--- start DATA SECTION ---

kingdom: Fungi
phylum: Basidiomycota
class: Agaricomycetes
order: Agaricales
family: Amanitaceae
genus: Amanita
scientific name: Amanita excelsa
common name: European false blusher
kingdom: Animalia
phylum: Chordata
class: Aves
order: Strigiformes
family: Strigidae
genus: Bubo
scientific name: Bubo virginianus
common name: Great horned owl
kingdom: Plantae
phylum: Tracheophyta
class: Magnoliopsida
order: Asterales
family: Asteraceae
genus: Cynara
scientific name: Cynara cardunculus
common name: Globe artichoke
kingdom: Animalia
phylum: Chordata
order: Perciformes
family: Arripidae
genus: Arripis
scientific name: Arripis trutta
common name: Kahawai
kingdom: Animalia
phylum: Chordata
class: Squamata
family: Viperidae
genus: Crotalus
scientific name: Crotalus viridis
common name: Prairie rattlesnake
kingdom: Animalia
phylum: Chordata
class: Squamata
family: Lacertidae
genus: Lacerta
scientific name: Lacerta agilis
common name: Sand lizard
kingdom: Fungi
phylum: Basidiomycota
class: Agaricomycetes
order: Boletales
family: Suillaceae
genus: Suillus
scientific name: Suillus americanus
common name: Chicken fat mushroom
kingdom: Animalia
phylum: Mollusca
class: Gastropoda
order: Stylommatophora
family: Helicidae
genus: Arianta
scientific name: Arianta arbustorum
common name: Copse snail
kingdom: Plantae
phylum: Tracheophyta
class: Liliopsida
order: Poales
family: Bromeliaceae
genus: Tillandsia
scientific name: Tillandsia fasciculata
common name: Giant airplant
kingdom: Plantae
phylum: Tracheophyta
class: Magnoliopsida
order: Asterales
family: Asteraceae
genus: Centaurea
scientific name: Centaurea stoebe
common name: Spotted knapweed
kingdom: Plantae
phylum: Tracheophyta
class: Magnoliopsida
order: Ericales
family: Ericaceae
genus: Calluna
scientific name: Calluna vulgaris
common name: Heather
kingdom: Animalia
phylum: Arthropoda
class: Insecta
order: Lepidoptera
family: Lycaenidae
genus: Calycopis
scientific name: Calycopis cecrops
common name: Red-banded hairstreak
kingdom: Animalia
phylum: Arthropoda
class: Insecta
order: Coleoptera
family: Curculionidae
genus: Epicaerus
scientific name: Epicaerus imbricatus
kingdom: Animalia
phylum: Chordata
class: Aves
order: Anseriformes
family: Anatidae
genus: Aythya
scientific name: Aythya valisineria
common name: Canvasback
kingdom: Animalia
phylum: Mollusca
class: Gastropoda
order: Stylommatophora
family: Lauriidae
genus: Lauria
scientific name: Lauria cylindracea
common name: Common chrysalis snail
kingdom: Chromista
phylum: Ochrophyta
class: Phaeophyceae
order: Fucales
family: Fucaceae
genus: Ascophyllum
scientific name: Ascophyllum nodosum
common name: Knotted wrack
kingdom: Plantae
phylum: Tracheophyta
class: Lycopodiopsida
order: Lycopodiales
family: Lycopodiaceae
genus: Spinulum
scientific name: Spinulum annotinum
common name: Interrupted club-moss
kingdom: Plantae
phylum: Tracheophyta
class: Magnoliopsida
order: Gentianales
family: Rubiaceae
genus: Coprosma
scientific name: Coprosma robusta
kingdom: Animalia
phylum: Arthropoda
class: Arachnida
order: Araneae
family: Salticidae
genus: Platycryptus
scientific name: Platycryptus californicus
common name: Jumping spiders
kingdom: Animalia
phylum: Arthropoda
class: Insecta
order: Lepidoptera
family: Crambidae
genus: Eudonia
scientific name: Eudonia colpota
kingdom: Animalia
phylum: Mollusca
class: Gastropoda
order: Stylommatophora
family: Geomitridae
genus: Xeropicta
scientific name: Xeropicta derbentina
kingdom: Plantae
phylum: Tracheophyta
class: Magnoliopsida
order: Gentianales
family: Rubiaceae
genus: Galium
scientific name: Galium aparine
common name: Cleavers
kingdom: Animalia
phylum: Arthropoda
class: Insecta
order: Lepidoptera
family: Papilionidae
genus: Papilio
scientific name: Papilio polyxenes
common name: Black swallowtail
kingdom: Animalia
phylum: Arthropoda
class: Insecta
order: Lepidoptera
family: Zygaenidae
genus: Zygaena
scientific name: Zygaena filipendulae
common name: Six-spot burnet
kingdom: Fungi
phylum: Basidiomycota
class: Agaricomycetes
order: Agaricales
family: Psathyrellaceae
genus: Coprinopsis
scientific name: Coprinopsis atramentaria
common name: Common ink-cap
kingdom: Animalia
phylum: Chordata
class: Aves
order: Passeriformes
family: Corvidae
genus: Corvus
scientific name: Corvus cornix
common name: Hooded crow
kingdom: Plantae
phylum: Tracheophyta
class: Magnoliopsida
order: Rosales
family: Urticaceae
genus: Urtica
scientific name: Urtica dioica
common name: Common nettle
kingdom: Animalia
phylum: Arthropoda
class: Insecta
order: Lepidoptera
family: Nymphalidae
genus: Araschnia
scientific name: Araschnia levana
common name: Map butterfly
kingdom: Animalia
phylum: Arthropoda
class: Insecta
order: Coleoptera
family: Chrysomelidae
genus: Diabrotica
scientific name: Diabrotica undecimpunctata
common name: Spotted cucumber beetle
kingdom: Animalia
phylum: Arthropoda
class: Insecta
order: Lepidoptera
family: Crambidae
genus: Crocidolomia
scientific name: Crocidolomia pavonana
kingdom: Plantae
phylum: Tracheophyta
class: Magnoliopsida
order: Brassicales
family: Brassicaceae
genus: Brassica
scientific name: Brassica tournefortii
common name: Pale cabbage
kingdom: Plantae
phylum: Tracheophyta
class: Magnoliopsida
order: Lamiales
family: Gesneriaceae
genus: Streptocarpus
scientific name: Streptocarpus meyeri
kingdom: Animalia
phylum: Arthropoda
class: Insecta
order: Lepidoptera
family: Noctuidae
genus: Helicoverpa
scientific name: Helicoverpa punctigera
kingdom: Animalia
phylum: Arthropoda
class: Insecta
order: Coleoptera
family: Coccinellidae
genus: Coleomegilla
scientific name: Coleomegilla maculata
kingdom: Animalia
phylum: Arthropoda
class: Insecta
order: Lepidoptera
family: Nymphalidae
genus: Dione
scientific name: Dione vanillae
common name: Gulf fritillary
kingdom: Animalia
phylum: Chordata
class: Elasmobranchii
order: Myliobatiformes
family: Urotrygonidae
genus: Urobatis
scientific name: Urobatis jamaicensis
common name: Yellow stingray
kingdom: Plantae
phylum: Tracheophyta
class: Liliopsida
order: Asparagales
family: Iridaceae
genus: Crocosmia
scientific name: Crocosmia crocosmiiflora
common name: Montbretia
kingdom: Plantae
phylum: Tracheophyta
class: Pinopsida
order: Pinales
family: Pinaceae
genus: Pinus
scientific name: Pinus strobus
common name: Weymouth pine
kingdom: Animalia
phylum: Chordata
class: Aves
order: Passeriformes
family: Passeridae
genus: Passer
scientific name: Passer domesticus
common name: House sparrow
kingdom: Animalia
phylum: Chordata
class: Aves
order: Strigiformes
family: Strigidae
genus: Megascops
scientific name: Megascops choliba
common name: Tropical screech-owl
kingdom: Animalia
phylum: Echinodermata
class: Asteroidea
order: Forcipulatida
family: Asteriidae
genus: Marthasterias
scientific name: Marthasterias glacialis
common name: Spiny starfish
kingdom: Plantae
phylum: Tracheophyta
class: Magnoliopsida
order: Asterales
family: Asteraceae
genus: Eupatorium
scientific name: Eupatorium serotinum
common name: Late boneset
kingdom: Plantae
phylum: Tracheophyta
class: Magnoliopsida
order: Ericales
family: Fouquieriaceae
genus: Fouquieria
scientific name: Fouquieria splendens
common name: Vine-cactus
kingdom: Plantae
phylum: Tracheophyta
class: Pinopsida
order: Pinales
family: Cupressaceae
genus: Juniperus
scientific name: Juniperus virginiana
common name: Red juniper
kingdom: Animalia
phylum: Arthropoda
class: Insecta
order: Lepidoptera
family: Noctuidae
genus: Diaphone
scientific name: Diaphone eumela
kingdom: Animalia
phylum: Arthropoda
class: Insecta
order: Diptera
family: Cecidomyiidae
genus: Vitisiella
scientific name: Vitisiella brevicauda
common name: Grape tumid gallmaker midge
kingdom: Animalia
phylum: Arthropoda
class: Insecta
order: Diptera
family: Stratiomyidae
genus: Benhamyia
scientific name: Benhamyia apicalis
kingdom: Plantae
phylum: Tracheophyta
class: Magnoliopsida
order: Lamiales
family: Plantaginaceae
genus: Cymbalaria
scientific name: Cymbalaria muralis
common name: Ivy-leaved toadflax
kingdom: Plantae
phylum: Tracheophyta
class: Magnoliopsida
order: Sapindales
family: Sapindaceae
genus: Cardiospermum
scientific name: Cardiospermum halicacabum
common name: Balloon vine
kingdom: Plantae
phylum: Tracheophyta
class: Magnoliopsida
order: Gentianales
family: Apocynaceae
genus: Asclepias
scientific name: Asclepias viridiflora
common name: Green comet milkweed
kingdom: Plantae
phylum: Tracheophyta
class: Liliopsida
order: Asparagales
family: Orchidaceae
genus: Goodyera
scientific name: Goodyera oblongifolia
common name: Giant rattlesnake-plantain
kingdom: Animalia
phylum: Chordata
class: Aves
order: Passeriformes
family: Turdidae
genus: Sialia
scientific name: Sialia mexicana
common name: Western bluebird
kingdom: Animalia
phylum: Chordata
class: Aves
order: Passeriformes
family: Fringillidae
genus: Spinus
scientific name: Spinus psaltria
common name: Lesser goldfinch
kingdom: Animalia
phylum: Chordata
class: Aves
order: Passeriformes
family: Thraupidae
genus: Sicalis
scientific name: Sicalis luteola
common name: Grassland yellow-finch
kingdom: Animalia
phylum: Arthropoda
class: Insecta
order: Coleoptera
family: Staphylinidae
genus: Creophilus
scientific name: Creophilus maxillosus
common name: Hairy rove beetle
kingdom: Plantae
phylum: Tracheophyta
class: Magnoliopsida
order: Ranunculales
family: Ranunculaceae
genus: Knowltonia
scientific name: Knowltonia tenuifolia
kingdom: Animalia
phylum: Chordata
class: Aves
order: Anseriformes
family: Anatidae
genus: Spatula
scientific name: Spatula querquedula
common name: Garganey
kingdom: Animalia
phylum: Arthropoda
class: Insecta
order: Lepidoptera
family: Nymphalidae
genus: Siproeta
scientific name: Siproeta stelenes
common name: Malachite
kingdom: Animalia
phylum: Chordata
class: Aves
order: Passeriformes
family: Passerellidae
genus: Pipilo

--- end DATA SECTION ---

* CHALLENGE *
Write out the lines of the entries above without any changes, starting with the line that contains "scientific name: Amanita excelsa" and continuing through the line that contains "scientific name: Centaurea stoebe".

* OUTPUT BELOW *
scientific name: Amanita excelsa
common name: European false blusher
kingdom: Animalia
phylum: Chordata
class: Aves
order: Strigiformes
family: Strigidae
genus: Bubo
scientific name: Bubo virginianus
common name: Great horned owl
kingdom: Plantae
phylum: Tracheophyta
class: Magnoliopsida
order: Asterales
family: Asteraceae
genus: Cynara
scientific name: Cynara cardunculus
common name: Globe artichoke
kingdom: Animalia
phylum: Chordata
order: Perciformes
family: Arripidae
genus: Arripis
scientific name: Arripis trutta
common name: Kahawai
kingdom: Animalia
phylum: Chordata
class: Squamata
family: Viperidae
genus: Crotalus
scientific name: Crotalus viridis
common name: Prairie rattlesnake
kingdom: Animalia
phylum: Chordata
class: Squamata
family: Lacertidae
genus: Lacerta
scientific name: Lacerta agilis
common name: Sand lizard
kingdom: Fungi
phylum: Basidiomycota
class: Agaricomycetes
order: Boletales
family: Suillaceae
genus: Suillus
scientific name: Suillus americanus
common name: Chicken fat mushroom
kingdom: Animalia
phylum: Mollusca
class: Gastropoda
order: Stylommatophora
family: Helicidae
genus: Arianta
scientific name: Arianta arbustorum
common name: Copse snail
kingdom: Plantae
phylum: Tracheophyta
class: Liliopsida
order: Poales
family: Bromeliaceae
genus: Tillandsia
scientific name: Tillandsia fasciculata
common name: Giant airplant
kingdom: Plantae
phylum: Tracheophyta
class: Magnoliopsida
order: Asterales
family: Asteraceae
genus: Centaurea
scientific name: Centaurea stoebe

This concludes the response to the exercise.